Il n'est pas impossible que ledit animateur se soit laissé gagner par la morosité économique ambiante : du début à la fin, son émission n'a cessé d'agiter le spectre d'une catastrophe économique, laquelle n'est au demeurant que trop prévisible. De là pourtant à confondre insolvable (« qui ne peut pas payer ses dettes ») et insoluble (« qui ne peut être résolu »), il y a un pas a priori aussi infranchissable que le gouffre qui sépare actuellement la capitale de son éternelle rivale marseillaise. Il n'en a pas moins été franchi avec une aisance que ne désavouerait pas Carl Lewis en personne !

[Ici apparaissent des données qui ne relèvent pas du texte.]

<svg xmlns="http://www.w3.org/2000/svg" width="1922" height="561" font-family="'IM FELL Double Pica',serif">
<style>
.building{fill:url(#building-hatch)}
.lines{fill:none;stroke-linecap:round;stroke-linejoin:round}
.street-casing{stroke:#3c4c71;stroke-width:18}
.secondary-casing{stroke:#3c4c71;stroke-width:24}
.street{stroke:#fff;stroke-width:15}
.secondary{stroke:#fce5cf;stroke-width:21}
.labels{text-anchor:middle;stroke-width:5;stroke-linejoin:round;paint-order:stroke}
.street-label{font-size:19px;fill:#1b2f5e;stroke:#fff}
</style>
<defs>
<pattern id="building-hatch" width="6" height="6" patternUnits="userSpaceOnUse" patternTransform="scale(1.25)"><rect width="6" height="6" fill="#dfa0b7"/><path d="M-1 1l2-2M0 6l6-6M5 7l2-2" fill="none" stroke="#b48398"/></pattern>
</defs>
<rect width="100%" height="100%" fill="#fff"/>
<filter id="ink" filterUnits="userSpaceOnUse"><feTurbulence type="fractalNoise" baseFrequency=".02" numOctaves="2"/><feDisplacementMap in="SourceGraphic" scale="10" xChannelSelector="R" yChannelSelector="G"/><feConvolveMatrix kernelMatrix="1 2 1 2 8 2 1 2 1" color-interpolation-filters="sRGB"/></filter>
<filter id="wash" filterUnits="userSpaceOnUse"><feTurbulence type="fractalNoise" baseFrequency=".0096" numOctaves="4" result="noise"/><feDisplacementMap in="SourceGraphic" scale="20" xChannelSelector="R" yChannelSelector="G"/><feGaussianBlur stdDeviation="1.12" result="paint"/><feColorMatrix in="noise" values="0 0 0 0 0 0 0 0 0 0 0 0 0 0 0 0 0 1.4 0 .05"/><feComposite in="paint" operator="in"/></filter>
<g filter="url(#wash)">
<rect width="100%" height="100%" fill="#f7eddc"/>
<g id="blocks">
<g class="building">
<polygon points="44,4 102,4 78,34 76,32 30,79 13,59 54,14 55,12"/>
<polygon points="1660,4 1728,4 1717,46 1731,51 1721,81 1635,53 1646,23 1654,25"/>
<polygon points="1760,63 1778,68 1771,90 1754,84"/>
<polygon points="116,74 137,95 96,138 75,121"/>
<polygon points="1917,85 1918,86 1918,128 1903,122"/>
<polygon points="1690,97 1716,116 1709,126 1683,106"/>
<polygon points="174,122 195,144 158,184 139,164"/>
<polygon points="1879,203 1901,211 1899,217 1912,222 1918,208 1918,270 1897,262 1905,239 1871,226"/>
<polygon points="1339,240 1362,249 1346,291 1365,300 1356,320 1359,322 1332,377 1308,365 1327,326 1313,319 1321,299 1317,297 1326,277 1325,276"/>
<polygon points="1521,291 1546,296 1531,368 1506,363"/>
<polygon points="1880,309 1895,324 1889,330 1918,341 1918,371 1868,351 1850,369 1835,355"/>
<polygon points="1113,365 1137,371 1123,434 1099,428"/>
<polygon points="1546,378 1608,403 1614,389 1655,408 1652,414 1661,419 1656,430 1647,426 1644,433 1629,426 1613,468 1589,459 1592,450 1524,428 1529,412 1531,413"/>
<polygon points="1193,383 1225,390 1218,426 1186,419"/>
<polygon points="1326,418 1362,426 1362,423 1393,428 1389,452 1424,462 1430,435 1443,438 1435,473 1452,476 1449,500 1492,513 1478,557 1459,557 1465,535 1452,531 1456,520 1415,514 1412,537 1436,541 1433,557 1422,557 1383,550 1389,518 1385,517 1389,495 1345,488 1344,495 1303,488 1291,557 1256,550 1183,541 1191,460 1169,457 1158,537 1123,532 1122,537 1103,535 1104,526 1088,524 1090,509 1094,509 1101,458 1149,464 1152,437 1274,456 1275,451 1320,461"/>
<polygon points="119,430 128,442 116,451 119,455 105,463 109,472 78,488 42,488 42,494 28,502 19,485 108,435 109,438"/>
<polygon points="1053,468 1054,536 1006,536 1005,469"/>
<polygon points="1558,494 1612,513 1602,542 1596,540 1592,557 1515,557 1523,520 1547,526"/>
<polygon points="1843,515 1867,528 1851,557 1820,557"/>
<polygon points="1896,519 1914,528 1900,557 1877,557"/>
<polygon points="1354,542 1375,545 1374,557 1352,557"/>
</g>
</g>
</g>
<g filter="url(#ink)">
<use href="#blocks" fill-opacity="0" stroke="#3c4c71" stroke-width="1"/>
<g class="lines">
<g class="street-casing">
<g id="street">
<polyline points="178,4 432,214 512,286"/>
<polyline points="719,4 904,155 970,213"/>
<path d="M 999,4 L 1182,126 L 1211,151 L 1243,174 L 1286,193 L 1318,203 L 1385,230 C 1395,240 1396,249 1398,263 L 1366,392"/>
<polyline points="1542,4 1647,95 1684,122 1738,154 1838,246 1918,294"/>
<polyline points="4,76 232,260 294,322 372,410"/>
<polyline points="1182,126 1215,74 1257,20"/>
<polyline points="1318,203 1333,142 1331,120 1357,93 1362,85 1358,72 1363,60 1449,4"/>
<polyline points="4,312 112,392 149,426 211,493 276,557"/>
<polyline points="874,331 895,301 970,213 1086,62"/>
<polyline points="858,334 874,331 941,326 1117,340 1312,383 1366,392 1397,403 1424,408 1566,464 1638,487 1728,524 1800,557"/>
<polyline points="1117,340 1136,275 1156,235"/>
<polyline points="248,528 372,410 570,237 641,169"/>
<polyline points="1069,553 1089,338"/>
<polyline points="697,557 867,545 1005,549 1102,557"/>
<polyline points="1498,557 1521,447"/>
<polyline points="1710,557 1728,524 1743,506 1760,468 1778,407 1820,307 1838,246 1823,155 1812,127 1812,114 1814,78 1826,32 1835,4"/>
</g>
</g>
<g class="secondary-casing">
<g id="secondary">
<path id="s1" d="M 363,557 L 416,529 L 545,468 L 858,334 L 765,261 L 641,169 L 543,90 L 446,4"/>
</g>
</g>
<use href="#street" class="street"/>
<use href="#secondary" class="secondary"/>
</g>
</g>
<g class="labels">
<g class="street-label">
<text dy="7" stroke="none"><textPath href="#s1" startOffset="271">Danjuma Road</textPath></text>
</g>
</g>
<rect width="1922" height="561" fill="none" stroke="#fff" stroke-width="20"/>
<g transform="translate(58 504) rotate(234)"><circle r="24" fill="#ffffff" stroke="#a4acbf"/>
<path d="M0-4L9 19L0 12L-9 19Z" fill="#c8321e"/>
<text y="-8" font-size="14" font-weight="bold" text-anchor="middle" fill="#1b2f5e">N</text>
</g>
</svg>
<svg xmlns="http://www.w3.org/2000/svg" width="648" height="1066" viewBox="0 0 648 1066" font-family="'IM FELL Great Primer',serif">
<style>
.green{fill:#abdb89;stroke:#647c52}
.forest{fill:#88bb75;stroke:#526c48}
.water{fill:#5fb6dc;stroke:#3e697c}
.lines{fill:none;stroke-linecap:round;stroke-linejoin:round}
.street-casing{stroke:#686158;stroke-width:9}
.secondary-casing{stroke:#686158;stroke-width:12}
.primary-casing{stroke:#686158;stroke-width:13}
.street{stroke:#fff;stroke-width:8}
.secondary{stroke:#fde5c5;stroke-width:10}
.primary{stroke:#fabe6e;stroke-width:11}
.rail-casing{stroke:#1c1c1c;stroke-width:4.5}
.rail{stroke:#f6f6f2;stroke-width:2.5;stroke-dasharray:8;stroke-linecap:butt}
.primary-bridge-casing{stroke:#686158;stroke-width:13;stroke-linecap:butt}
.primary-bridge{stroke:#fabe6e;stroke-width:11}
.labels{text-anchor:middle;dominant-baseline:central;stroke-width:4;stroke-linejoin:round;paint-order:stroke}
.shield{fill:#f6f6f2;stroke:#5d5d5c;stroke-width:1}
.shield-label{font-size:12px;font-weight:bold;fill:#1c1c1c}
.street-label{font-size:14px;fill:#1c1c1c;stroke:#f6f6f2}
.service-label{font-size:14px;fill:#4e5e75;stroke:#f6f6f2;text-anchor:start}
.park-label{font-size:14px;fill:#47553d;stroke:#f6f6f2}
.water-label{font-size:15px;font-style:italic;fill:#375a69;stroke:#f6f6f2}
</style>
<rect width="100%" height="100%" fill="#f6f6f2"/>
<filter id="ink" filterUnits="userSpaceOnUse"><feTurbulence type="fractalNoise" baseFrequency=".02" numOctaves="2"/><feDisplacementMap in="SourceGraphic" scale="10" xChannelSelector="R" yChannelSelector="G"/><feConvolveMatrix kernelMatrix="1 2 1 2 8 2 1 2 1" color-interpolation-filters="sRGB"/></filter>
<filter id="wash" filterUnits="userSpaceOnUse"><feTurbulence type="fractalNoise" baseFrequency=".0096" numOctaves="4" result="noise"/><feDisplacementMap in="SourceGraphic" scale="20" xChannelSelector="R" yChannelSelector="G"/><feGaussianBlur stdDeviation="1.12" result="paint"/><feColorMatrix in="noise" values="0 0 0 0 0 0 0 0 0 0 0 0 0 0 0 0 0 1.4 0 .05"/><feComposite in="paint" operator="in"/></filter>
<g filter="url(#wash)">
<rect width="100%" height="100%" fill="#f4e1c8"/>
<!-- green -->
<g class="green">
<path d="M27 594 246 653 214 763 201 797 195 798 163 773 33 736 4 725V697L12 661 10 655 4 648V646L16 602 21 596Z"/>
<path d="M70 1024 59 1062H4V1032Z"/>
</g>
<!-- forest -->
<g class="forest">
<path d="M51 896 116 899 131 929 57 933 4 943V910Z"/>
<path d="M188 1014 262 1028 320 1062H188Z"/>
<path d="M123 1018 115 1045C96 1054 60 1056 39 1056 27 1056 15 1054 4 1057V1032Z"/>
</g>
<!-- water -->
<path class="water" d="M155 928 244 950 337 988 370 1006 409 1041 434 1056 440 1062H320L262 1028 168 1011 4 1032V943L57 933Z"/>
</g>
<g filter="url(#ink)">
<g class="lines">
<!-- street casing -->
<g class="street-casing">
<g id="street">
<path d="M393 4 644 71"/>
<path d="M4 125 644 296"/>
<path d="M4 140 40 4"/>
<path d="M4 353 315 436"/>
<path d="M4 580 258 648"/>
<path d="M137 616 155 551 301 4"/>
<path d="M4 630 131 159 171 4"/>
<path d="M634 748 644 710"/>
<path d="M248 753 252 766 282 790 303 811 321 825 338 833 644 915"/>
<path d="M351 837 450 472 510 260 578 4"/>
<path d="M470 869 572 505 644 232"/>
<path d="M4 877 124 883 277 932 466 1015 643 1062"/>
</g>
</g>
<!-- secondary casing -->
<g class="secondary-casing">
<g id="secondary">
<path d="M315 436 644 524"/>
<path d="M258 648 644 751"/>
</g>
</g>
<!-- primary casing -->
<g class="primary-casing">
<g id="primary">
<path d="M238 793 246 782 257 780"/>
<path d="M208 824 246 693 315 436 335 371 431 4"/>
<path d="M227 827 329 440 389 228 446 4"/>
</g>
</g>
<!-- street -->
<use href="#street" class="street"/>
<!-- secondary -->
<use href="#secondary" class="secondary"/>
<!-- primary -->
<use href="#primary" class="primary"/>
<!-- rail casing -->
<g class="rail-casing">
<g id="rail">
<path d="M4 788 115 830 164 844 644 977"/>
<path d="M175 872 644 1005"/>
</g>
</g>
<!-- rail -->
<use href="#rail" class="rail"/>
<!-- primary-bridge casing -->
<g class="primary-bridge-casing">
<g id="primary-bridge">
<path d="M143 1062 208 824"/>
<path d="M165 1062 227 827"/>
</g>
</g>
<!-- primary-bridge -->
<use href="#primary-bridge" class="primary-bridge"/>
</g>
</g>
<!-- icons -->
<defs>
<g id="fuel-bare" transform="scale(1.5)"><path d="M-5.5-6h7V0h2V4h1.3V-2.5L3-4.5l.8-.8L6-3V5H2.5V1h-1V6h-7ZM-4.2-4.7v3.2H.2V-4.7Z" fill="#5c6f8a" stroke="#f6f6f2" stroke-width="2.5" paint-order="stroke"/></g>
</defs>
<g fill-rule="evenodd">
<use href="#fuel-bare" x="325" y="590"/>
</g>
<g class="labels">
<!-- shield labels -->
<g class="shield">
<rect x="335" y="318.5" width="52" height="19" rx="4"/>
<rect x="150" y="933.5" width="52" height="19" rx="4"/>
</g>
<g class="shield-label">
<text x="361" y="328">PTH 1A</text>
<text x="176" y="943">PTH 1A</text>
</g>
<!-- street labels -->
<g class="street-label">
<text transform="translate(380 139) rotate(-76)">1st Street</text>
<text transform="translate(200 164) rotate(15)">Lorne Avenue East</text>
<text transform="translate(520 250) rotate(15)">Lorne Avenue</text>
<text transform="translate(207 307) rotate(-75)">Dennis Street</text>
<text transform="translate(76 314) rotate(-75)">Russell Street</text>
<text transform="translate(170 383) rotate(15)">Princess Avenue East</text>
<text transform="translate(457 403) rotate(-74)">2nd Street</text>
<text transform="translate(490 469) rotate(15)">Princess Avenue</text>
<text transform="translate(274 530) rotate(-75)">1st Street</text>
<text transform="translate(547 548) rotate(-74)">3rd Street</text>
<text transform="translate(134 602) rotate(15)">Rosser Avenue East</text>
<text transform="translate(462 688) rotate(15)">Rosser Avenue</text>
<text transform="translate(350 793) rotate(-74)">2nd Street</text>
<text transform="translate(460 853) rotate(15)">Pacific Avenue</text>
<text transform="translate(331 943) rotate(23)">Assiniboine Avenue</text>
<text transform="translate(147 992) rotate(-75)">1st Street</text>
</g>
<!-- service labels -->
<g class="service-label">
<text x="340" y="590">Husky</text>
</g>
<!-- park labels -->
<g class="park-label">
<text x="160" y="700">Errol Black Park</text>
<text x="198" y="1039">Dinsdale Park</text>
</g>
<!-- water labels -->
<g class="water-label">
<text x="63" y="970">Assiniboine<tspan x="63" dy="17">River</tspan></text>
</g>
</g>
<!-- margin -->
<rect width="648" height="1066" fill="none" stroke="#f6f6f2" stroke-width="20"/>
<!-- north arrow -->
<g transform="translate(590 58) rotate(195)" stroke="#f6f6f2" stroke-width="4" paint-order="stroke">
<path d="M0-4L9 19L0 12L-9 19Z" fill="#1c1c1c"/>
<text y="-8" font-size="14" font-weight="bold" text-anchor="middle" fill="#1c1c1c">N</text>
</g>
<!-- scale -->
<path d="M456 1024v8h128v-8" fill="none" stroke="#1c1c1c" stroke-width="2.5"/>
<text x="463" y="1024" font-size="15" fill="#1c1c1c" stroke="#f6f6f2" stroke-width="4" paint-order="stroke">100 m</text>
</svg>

À la décharge de notre journaliste, outre que la fièvre des plateaux prédispose peu à la maîtrise du français, la parenté étymologique des intéressés : tous deux descendent du même verbe latin solvere. Une vieille connaissance à l'origine de notre triptyque absoudre, dissoudre et résoudre, l'un des pires « clusters » (berk !) que notre langue ait enfantés : substitution d'un « t » au « d » de l'infinitif à la troisième personne du singulier (il absout, il dissout, il résout), participe passé masculin en froid avec sa moitié (dissoute, mais dissous, du moins avant que la nouvelle orthographe ne vienne jouer les entremetteuses), sans oublier un futur simple qui nous fait souvent choisir le barbarisme « résolverai » plutôt que la forme correcte résoudrai. Combien se sont avisés trop tard, à l'instar d'un Jacques Chirac, que remanier aurait mieux valu que dissoudre ?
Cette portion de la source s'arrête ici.